Returns a welcome message confirming the Data section is reachable. No request body or parameters are needed. Response 200
{
  "status": 200,
  "ok": true,
  "message": "Welcome to Data section!",
  "data": {},
  "error": null
}

GET /data/json/<filename>

Reads the specified .json file from the server’s src/data/ directory and returns its parsed contents in the data field. The route accepts both GET and POST methods; standard usage is GET.

Path parameter

filename
string
required
The filename including its .json extension, for example obstacles_types.json. Only the bare filename is accepted — no subdirectory segments or path separators.

Responses

status
integer
200 when the file exists and was parsed successfully; 400 when the file cannot be found.
ok
boolean
true on success, false if the file does not exist.
message
string
On success: "'data' is the content of '<filename>' file!". On failure: the original request description, "You're trying get the file: '<filename>'".
data
object | array
The parsed JSON contents of the file on success; {} if the file was not found.
error
string | null
null on success; "The file '<filename>' don't exists!" when the requested file is missing.

curl examples

curl http://localhost:4500/data/json/obstacles_types.json

Success response — obstacles_types.json

The obstacles_types.json file ships with the server and defines the ten obstacle categories used throughout the simulation.
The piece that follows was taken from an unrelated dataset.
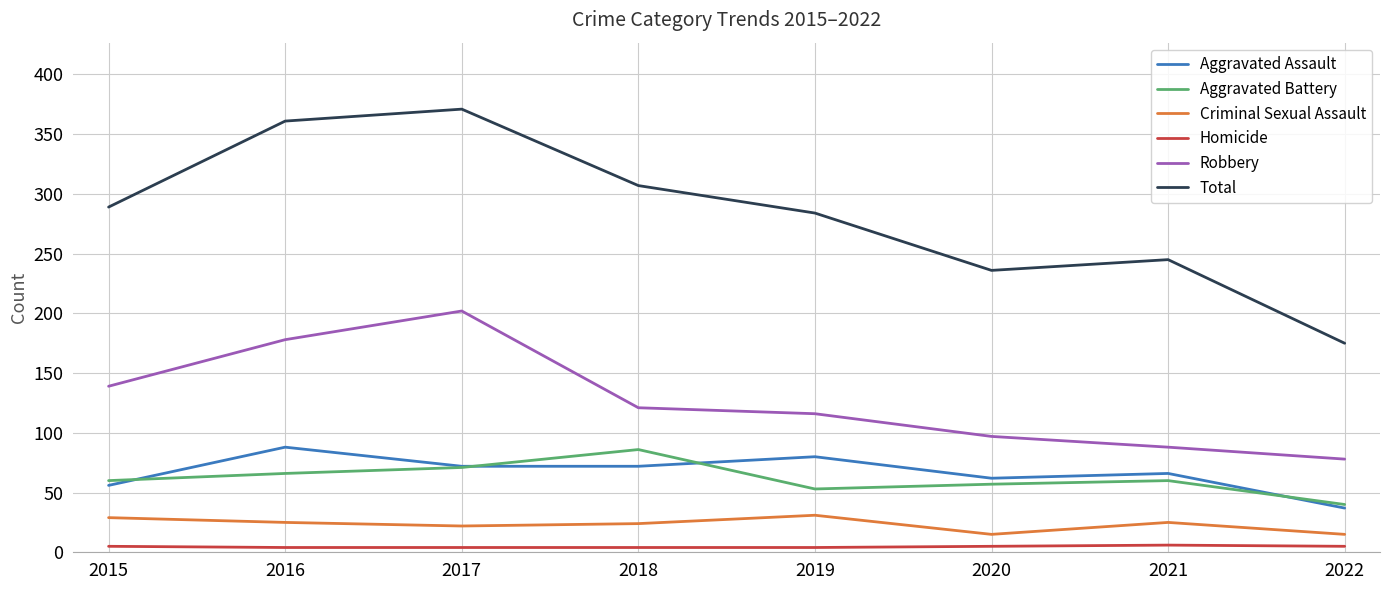

What is the difference between the maximum and second lowest values in the Robbery series?

114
Each entry maps a numeric id to a display type name and a damage value applied when the car collides with that obstacle.
{
  "status": 200,
  "ok": true,
  "message": "'data' is the content of 'obstacles_types.json' file!",
  "data": [
    { "id": 1,  "type": "Cone",    "damage": 0.5 },
    { "id": 2,  "type": "Rock",    "damage": 1   },
    { "id": 3,  "type": "Tree",    "damage": 10  },
    { "id": 4,  "type": "Tire",    "damage": 5   },
    { "id": 5,  "type": "Nail",    "damage": 4   },
    { "id": 6,  "type": "Trunk",   "damage": 6   },
    { "id": 7,  "type": "Person",  "damage": 3   },
    { "id": 8,  "type": "Car",     "damage": 15  },
    { "id": 9,  "type": "Bicycle", "damage": 7   },
    { "id": 10, "type": "Chair",   "damage": 6   }
  ],
  "error": null
}

File not found — 400

{
  "status": 400,
  "ok": false,
  "message": "You're trying get the file: 'missing_file.json'",
  "data": {},
  "error": "The file 'missing_file.json' don't exists!"
}
Only files physically present inside src/data/ on the server are accessible. The route accepts a bare filename only — path separators and directory traversal patterns (e.g. ../../etc/passwd) are not honoured because the server prepends its fixed data folder path before reading. Adding new JSON files to src/data/ makes them available immediately without a server restart.
The type_id values accepted by POST /avl/node/add and POST /avl/add/configs correspond directly to the id field in obstacles_types.json. Fetch this file at startup to populate obstacle-type selectors in your client.